Tumor Lysis Syndrome: Treatment

Tumor Lysis Syndrome is a group of metabolic complications that may arise after treatment of neoplasms, especially in lymphoma and leukemia, and in some cases, even when no previous treatment has been carried out.

The types of lymphoma involved in the disorder are poorly differentiated, such as Burkitt’s lymphoma. On the other hand, acute lymphoblastic and myeloid leukemia could also lead to this disorder. Different types of malignant tumors associated with this disorder, such as melanoma, can rarely be observed.

Typically, the initiation of the syndrome therapy involves chemotherapy and steroids and may arise spontaneously, without carrying out a previous treatment. The factors that trigger this disorder are the complications of cellular debris after the destruction of cancer cells during treatment.

Clinically, tumor lysis syndrome is characterized by:

Hypercalcemia: Symptoms of the disease usually appear only when intracellular potassium levels are very high (more than seven mmol / L) and can lead to heart abnormalities, muscle weakness, or severe paralysis.

Hyperphosphatemia: can lead to acute renal failure due to the accumulation of calcium phosphate crystals in the renal parenchyma.

Hypocalcemia: can lead to tetany, seizures, sudden mental disability, parkinsonian symptoms, papilledema, and myopathy.


Hyperuricemia and hyperuricosuria: acute nephropathy due to uric acid due to hyperuricosuria is the dominant cause of acute renal failure. However, due to an effective treatment for the latter, hyperphosphatemia has become a cause in comparison more infrequent. It should be suspected in cases of tumor lysis syndrome of cancer patients who develop acute renal failure associated with hyperuricosuria. A urinalysis can point to uric acid crystals or amorphous urates. In addition, using urine analysis, it is possible to identify the elevated excretion of uric acid.


The treatment aims to prevent the onset of acute renal failure, which leads to a considerable increase in the clinical manifestations of the syndrome and its clinical consequences. Therefore, it can be done to control hyperuricemia and the prevention of nephrocalcinosis. This is done by renal replacement therapy when it is not possible to control the metabolic alterations in the 6 hours after the prevention is implemented. However, if there is still acute renal injury, extrarenal treatment should be initiated to clear uric acid and phosphate to minimize renal failure. In addition, hydration is essential for this disorder, and drugs that reduce urate levels can also be used.

A literature review/acute complete tumor lysis syndrome: a comprehensive review.

Source: Rev. Bras. Intensive, 20 (3): 278-285, July-September Illus 2008, tab. Language: es; pt.

Abstract: The tumor lysis syndrome is characterized by the massive destruction of malignant cells and the consequent release of their contents in the extracellular space. Although it can occur spontaneously, tumor lysis syndrome usually appears shortly after starting treatment with cytotoxic chemotherapeutic agents. Once released, these metabolites can overwhelm the homeostatic mechanisms that result in hyperuricemia, hyperkalemia, hyperphosphatemia, and hypocalcemia.

These biological changes can lead to the appearance of various clinical manifestations, including acute renal failure, seizures, and sudden death, which may require intensive care. As the tumor lysis syndrome is associated with a poor prognosis, preventing its occurrence and consequences is also mandatory. This review aims to describe the pathophysiology and clinical and biological manifestations of acute tumor lysis syndrome and provide updated recommendations for prevention.
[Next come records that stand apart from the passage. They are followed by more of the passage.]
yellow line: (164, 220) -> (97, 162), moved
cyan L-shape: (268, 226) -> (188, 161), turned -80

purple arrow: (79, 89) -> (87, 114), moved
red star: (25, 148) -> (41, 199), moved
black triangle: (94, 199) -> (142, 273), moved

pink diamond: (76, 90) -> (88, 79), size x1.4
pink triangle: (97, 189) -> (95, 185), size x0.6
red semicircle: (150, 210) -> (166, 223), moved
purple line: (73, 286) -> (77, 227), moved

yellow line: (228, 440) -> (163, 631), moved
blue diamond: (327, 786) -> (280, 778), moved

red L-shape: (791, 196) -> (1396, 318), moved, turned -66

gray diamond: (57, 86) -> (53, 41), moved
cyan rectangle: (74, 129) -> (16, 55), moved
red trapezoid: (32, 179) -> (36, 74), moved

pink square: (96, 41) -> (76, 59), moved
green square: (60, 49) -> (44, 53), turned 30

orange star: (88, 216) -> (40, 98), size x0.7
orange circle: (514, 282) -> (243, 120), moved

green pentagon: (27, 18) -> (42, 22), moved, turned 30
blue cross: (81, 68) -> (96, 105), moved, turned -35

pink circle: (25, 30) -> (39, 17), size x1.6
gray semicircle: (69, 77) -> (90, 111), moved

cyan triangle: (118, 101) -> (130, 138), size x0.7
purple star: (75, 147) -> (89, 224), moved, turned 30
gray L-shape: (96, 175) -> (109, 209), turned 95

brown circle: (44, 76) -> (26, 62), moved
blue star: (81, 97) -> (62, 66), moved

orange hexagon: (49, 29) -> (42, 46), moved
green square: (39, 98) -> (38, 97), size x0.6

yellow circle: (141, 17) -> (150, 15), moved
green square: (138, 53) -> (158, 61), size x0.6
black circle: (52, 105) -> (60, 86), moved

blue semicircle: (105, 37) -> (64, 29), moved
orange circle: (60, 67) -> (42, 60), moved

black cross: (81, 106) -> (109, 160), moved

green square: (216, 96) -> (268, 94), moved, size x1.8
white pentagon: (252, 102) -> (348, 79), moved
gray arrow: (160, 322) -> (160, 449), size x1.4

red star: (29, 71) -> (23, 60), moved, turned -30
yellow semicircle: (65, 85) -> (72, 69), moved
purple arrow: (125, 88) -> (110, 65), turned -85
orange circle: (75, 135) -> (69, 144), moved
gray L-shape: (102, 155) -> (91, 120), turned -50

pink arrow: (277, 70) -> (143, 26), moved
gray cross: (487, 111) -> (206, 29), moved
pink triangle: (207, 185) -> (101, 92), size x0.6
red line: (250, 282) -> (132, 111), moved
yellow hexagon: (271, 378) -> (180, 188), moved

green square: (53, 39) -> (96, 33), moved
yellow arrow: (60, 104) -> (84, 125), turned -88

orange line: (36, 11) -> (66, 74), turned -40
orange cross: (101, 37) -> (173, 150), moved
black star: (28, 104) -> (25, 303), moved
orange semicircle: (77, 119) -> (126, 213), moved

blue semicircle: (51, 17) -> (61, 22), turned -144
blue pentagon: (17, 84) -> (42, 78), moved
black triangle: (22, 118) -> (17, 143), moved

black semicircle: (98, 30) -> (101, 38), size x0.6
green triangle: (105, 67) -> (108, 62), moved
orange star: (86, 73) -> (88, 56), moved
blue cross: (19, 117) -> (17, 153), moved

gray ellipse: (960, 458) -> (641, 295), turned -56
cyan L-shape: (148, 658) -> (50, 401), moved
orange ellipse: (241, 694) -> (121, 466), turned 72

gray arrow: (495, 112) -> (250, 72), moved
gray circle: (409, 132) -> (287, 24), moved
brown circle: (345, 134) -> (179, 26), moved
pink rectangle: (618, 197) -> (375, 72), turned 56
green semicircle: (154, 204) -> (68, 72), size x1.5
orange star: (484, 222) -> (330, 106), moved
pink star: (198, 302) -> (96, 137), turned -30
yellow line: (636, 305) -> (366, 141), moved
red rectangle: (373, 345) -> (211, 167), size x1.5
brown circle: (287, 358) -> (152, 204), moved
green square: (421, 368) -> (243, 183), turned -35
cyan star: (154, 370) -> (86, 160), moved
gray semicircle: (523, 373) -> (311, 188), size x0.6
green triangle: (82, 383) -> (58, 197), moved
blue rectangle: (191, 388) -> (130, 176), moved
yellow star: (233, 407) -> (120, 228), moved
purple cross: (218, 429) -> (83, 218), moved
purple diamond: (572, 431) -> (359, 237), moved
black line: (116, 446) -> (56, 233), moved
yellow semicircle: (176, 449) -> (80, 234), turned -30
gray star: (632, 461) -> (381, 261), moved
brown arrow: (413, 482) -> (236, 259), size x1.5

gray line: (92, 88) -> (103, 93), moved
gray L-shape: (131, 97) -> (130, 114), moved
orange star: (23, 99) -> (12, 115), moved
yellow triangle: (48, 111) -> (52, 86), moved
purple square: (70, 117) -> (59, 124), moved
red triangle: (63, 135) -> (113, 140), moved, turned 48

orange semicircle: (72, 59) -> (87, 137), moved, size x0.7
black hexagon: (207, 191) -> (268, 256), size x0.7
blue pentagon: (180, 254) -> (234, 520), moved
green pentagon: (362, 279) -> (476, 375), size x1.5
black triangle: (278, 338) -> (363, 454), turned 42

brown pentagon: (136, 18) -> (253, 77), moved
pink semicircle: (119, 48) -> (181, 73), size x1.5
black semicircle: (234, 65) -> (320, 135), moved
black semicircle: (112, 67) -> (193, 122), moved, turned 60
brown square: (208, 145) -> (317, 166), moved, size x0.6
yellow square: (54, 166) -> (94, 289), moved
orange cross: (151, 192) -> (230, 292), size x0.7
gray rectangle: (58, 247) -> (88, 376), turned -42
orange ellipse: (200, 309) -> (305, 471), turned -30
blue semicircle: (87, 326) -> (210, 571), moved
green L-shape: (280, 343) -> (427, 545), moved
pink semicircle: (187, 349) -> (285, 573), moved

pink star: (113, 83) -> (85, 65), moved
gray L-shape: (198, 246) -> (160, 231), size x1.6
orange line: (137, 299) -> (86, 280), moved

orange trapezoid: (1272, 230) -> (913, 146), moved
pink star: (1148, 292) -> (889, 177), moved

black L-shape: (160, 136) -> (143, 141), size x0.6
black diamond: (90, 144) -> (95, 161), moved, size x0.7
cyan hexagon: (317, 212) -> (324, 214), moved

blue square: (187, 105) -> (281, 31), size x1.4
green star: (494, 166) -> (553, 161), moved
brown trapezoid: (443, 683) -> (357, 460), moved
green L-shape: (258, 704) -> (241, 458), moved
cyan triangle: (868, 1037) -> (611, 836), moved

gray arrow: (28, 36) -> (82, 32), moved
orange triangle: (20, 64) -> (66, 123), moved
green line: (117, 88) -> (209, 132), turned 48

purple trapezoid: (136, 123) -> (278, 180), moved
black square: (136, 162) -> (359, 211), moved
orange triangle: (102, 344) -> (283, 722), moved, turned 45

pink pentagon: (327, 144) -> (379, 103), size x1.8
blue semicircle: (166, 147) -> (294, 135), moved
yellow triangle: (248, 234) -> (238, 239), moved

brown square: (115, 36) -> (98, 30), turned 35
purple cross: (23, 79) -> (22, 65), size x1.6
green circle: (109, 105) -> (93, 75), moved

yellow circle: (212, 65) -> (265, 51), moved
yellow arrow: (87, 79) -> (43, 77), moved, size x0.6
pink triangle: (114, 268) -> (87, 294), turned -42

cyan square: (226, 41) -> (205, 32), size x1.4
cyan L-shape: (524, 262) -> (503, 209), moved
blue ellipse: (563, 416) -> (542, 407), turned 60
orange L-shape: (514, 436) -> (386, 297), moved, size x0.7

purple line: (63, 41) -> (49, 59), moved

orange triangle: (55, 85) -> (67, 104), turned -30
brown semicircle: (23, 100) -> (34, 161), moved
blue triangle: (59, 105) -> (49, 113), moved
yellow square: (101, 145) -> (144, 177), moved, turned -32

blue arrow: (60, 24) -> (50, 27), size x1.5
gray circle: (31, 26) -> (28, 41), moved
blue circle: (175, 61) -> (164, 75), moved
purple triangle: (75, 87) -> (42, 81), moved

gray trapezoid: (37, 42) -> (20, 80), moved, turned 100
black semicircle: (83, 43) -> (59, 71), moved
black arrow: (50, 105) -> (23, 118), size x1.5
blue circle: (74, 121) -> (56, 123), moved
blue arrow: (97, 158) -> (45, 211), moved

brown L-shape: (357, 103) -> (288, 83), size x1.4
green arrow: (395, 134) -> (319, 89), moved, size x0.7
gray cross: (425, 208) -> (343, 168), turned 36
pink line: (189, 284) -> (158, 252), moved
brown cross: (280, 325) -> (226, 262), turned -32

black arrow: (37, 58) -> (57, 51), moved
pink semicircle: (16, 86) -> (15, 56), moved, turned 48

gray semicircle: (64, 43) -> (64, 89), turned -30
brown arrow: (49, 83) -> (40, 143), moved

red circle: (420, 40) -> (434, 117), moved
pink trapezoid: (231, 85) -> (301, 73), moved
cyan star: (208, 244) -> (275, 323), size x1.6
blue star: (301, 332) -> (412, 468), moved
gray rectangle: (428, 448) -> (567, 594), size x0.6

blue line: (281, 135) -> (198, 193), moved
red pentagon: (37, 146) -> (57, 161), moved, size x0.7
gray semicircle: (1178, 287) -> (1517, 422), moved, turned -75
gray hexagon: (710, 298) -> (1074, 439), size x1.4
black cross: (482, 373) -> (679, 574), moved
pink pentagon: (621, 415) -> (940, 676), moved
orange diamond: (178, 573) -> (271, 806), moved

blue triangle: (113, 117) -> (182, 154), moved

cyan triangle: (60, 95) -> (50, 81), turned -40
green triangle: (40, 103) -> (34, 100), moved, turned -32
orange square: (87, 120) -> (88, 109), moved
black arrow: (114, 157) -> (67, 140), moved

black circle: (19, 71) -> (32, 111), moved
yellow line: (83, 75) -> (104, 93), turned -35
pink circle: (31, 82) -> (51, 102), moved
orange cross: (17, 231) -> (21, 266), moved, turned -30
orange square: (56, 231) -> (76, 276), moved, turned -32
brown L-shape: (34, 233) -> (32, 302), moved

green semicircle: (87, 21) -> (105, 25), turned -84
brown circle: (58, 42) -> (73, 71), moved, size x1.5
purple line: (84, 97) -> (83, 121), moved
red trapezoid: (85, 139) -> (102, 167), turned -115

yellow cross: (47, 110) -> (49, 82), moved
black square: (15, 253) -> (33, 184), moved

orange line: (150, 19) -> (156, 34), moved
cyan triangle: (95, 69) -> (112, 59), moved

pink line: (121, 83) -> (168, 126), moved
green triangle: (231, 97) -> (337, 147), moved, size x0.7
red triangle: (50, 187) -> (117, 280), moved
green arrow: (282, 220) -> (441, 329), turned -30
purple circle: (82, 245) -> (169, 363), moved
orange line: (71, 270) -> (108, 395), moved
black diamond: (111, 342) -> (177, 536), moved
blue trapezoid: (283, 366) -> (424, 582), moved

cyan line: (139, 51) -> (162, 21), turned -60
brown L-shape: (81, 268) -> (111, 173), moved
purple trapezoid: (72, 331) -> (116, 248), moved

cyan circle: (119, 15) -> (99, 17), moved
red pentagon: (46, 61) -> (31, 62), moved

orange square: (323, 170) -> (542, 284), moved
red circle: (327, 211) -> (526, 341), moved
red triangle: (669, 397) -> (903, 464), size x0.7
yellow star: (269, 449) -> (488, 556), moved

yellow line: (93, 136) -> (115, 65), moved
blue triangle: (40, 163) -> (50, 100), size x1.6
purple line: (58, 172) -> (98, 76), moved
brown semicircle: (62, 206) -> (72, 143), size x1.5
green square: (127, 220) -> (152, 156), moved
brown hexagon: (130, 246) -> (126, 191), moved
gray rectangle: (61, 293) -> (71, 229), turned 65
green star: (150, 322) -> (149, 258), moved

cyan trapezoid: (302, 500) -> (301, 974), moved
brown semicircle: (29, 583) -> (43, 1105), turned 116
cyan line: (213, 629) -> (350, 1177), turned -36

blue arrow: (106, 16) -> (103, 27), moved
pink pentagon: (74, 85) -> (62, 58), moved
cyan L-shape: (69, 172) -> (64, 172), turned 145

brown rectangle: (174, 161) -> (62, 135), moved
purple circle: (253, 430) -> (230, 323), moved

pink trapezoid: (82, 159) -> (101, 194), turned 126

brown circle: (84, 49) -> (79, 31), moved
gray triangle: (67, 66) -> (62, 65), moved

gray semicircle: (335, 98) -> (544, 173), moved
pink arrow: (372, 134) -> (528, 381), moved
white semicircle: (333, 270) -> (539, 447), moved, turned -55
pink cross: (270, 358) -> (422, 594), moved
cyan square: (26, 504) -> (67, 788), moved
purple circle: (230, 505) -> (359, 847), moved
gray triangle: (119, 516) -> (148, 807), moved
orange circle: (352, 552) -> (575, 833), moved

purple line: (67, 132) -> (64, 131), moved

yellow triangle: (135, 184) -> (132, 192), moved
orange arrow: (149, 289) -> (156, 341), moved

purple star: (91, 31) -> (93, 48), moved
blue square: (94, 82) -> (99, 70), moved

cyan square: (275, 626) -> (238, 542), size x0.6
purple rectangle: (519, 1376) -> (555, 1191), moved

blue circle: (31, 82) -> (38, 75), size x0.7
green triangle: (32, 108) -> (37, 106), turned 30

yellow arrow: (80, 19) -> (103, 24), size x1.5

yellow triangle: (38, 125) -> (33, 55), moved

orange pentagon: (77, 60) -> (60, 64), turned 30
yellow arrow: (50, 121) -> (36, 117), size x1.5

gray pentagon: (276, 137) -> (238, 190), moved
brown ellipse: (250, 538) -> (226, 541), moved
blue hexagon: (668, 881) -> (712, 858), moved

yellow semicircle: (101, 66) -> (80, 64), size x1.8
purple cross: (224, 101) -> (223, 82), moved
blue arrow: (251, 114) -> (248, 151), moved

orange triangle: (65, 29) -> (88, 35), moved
The articles on tumor lysis published in the last 20 years of the portal www.ncbi.nlm.nih.gov/pubmed/ were selected. The studies mentioned in the selected articles were also used.

Results: Tumor lysis syndrome is a severe and frequent complication in patients with newly diagnosed malignant tumors. Prevention strategies include:

  • Vigorous hydration.
  • Mucolytic agents.
  • Identifying predisposing factors for acute renal injury and in critical patients.
  • The prophylactic methods of renal replacement are necessary to prevent or mitigate their consequences.

However, the optimal timing and prevention modalities remain unknown and can be modified by changes in the spectrum of patients at risk of developing it. The development and validation of strategies based on patient risk are necessary to limit high morbidity and mortality.